= 2020 Camp High Harbour COVID-19 outbreak =

COVID-19 outbreak at a Georgia, USA summer camp

A summer session hosted at Camp High Harbour, a YMCA location on Lake Burton in Georgia, United States from 17 to 27 June, 2020 led to an outbreak of COVID-19 that became a super-spreader event, leading to at least 260 confirmed cases. The event garnered national and international news coverage and prompted an investigation from the US Center for Disease Control due to the unprecedented spread of COVID-19 among youth campers and staff.

== Background ==
In May of 2020, the CDC published recommendations for youth summer camps wishing to continue operations despite the lockdowns put into place March that year. These recommendations were made in addition to federal, state, and local recommendations for mitigating the spread of COVID amongst large groups of people. Amongst these were requiring a negative COVID test within 12 days of entrance, limiting crowds in enclosed spaces, opening windows and doors to improve airflow, requiring face masks for youth and staff, and enforcing social distancing.
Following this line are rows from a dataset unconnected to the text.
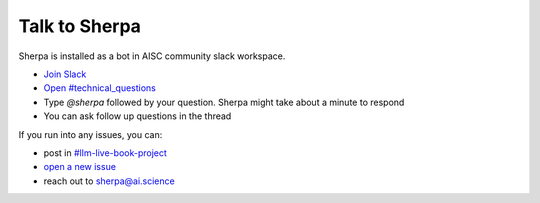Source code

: Talk to Sherpa
==============

Sherpa is installed as a bot in AISC community slack workspace.

- `Join Slack <https://join.slack.com/t/aisc-to/shared_invite/zt-f5zq5l35-PSIJTFk4v60FML177PgsPg>`__
- `Open #technical_questions <https://aisc-to.slack.com/archives/C015UB6NV7D>`__
- Type `@sherpa` followed by your question. Sherpa might take about a minute to respond
- You can ask follow up questions in the thread

If you run into any issues, you can:

- post in `#llm-live-book-project <https://aisc-to.slack.com/archives/C056RU8PEJ0>`__
- `open a new issue <https://github.com/Aggregate-Intellect/sherpa/issues>`__
- reach out to sherpa@ai.science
From 17-20 June, Camp High Harbour hosted an orientation session for 138 trainees and 120 staff members, of whom the median age was 17 years old. On 21 June, 363 campers (with a median age of 12) and three senior staff members entered the camp, with the intended first session being from 20-27 June. While the camp did implement most of the CDC's recommendations, they did not follow procedures such as opening windows and doors for improved airflow or requiring cloth masks. In addition to campers dining together and staying in enclosed cabins, they also participated with staff in rigorous singing and cheering in open amphitheaters almost daily.

== Outbreak ==
On 23 June, a teenage staff member left camp after developing chills the previous evening, and tested positive the following day. The camp began sending campers home on 24 June, and on the 25 June the Georgia Department of Public Health was notified and began an investigation. The camp was closed down entirely on the 27 June.
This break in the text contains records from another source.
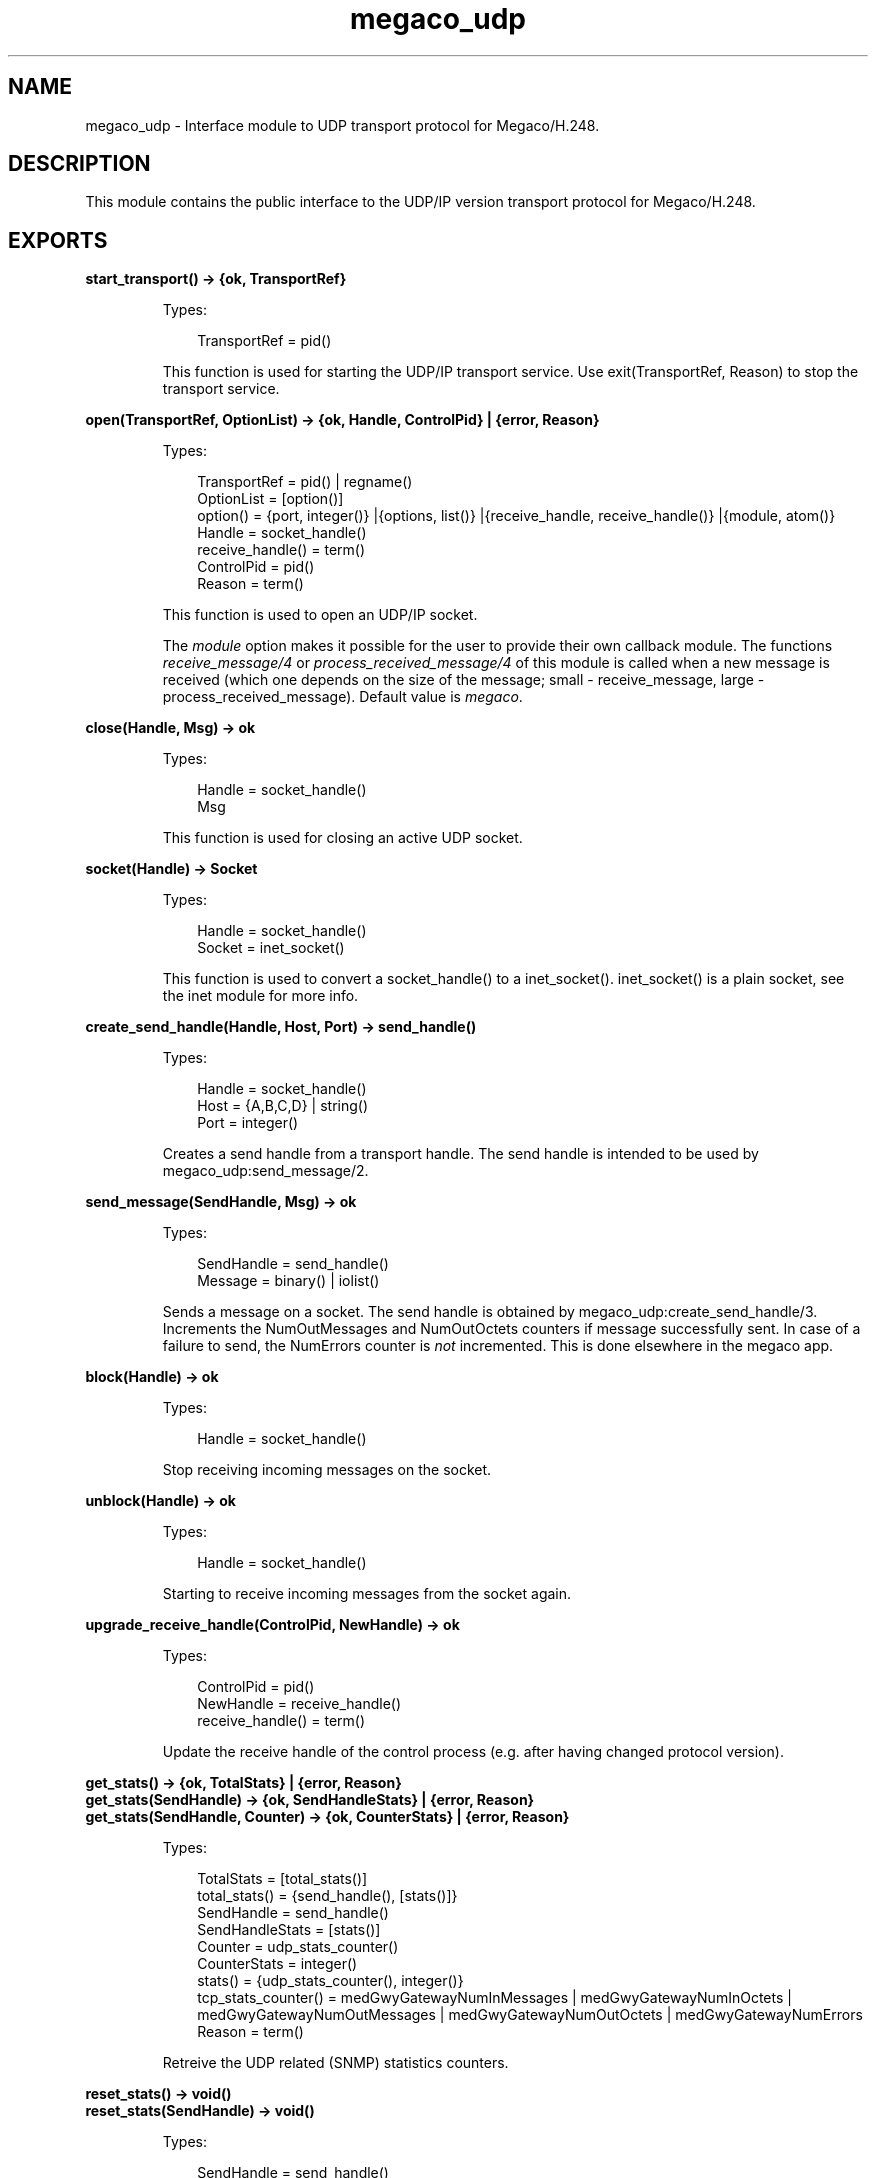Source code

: .TH megaco_udp 3 "megaco 3.18.3" "Ericsson AB" "Erlang Module Definition"
.SH NAME
megaco_udp \- Interface module to UDP transport protocol for Megaco/H.248.
.SH DESCRIPTION
.LP
This module contains the public interface to the UDP/IP version transport protocol for Megaco/H\&.248\&.
.SH EXPORTS
.LP
.B
start_transport() -> {ok, TransportRef}
.br
.RS
.LP
Types:

.RS 3
TransportRef = pid()
.br
.RE
.RE
.RS
.LP
This function is used for starting the UDP/IP transport service\&. Use exit(TransportRef, Reason) to stop the transport service\&.
.RE
.LP
.B
open(TransportRef, OptionList) -> {ok, Handle, ControlPid} | {error, Reason}
.br
.RS
.LP
Types:

.RS 3
TransportRef = pid() | regname()
.br
OptionList = [option()]
.br
option() = {port, integer()} |{options, list()} |{receive_handle, receive_handle()} |{module, atom()}
.br
Handle = socket_handle()
.br
receive_handle() = term()
.br
ControlPid = pid()
.br
Reason = term()
.br
.RE
.RE
.RS
.LP
This function is used to open an UDP/IP socket\&.
.LP
The \fImodule\fR\& option makes it possible for the user to provide their own callback module\&. The functions \fIreceive_message/4\fR\& or \fIprocess_received_message/4\fR\& of this module is called when a new message is received (which one depends on the size of the message; small - receive_message, large - process_received_message)\&. Default value is \fImegaco\fR\&\&.
.RE
.LP
.B
close(Handle, Msg) -> ok
.br
.RS
.LP
Types:

.RS 3
Handle = socket_handle()
.br
Msg
.br
.RE
.RE
.RS
.LP
This function is used for closing an active UDP socket\&.
.RE
.LP
.B
socket(Handle) -> Socket
.br
.RS
.LP
Types:

.RS 3
Handle = socket_handle()
.br
Socket = inet_socket()
.br
.RE
.RE
.RS
.LP
This function is used to convert a socket_handle() to a inet_socket()\&. inet_socket() is a plain socket, see the inet module for more info\&.
.RE
.LP
.B
create_send_handle(Handle, Host, Port) -> send_handle()
.br
.RS
.LP
Types:

.RS 3
Handle = socket_handle()
.br
Host = {A,B,C,D} | string()
.br
Port = integer()
.br
.RE
.RE
.RS
.LP
Creates a send handle from a transport handle\&. The send handle is intended to be used by megaco_udp:send_message/2\&.
.RE
.LP
.B
send_message(SendHandle, Msg) -> ok
.br
.RS
.LP
Types:

.RS 3
SendHandle = send_handle()
.br
Message = binary() | iolist()
.br
.RE
.RE
.RS
.LP
Sends a message on a socket\&. The send handle is obtained by megaco_udp:create_send_handle/3\&. Increments the NumOutMessages and NumOutOctets counters if message successfully sent\&. In case of a failure to send, the NumErrors counter is \fInot\fR\& incremented\&. This is done elsewhere in the megaco app\&.
.RE
.LP
.B
block(Handle) -> ok
.br
.RS
.LP
Types:

.RS 3
Handle = socket_handle()
.br
.RE
.RE
.RS
.LP
Stop receiving incoming messages on the socket\&.
.RE
.LP
.B
unblock(Handle) -> ok
.br
.RS
.LP
Types:

.RS 3
Handle = socket_handle()
.br
.RE
.RE
.RS
.LP
Starting to receive incoming messages from the socket again\&.
.RE
.LP
.B
upgrade_receive_handle(ControlPid, NewHandle) -> ok
.br
.RS
.LP
Types:

.RS 3
ControlPid = pid()
.br
NewHandle = receive_handle()
.br
receive_handle() = term()
.br
.RE
.RE
.RS
.LP
Update the receive handle of the control process (e\&.g\&. after having changed protocol version)\&.
.RE
.LP
.B
get_stats() -> {ok, TotalStats} | {error, Reason}
.br
.B
get_stats(SendHandle) -> {ok, SendHandleStats} | {error, Reason}
.br
.B
get_stats(SendHandle, Counter) -> {ok, CounterStats} | {error, Reason}
.br
.RS
.LP
Types:

.RS 3
TotalStats = [total_stats()]
.br
total_stats() = {send_handle(), [stats()]}
.br
SendHandle = send_handle()
.br
SendHandleStats = [stats()]
.br
Counter = udp_stats_counter()
.br
CounterStats = integer()
.br
stats() = {udp_stats_counter(), integer()}
.br
tcp_stats_counter() = medGwyGatewayNumInMessages | medGwyGatewayNumInOctets | medGwyGatewayNumOutMessages | medGwyGatewayNumOutOctets | medGwyGatewayNumErrors
.br
Reason = term()
.br
.RE
.RE
.RS
.LP
Retreive the UDP related (SNMP) statistics counters\&.
.RE
.LP
.B
reset_stats() -> void()
.br
.B
reset_stats(SendHandle) -> void()
.br
.RS
.LP
Types:

.RS 3
SendHandle = send_handle()
.br
.RE
.RE
.RS
.LP
Reset all TCP related (SNMP) statistics counters\&.
.RE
Of the 597 Georgia residents who attended the camp during that period, 344 were tested for COVID. Of those, 260 individuals (76%) received positive test results.

== Response ==
Following the closure of Camp High Harbour and one other YMCA camp in the area, the YMCA of Metropolitan Atlanta released a statement to multiple news agencies stating they regretted their decision to open the camp that summer. They also stated that the first staff member to show symptoms and be sent home didn't exhibit any symptoms before or during entry to the camp, and tested negative prior to coming.
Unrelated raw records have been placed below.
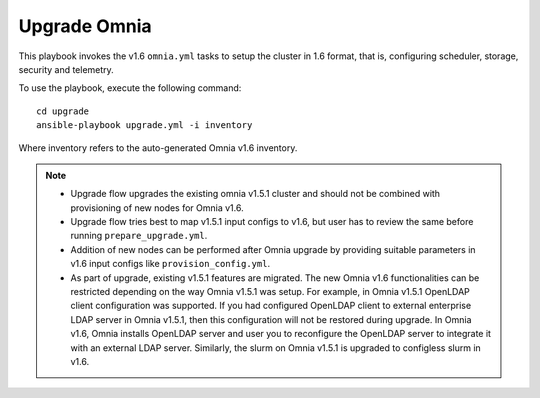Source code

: Upgrade Omnia
==============

This playbook invokes the v1.6 ``omnia.yml`` tasks to setup the cluster in 1.6 format, that is, configuring scheduler, storage, security and telemetry.

To use the playbook, execute the following command: ::

    cd upgrade
    ansible-playbook upgrade.yml -i inventory

Where inventory refers to the auto-generated Omnia v1.6 inventory.

.. note::

    * Upgrade flow upgrades the existing omnia v1.5.1 cluster and should not be combined with provisioning of new nodes for Omnia v1.6.
    * Upgrade flow tries best to map v1.5.1 input configs to v1.6, but user has to review the same before running ``prepare_upgrade.yml``.
    * Addition of new nodes can be performed after Omnia upgrade by providing suitable parameters in v1.6 input configs like ``provision_config.yml``.
    * As part of upgrade, existing v1.5.1 features are migrated. The new Omnia v1.6 functionalities can be restricted depending on the way Omnia v1.5.1 was setup. For example, in Omnia v1.5.1 OpenLDAP client configuration was supported. If you had configured OpenLDAP client to external enterprise LDAP server in Omnia v1.5.1, then this configuration will not be restored during upgrade. In Omnia v1.6, Omnia installs OpenLDAP server and user you to reconfigure the OpenLDAP server to integrate it with an external LDAP server. Similarly, the slurm on Omnia v1.5.1 is upgraded to configless slurm in v1.6.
The quick timeline of the spread, volume of confirmed cases, and the fact that a large amount of the confirmed cases occurred amongst young children led to a CDC investigation into the incident as well as international news coverage. At the time little was known about how COVID spread, and it was assumed that the virus spread less quickly amongst youth and otherwise healthy individuals. The scale of the outbreak at the camp added to evidence that COVID-19 could also affect children in large numbers.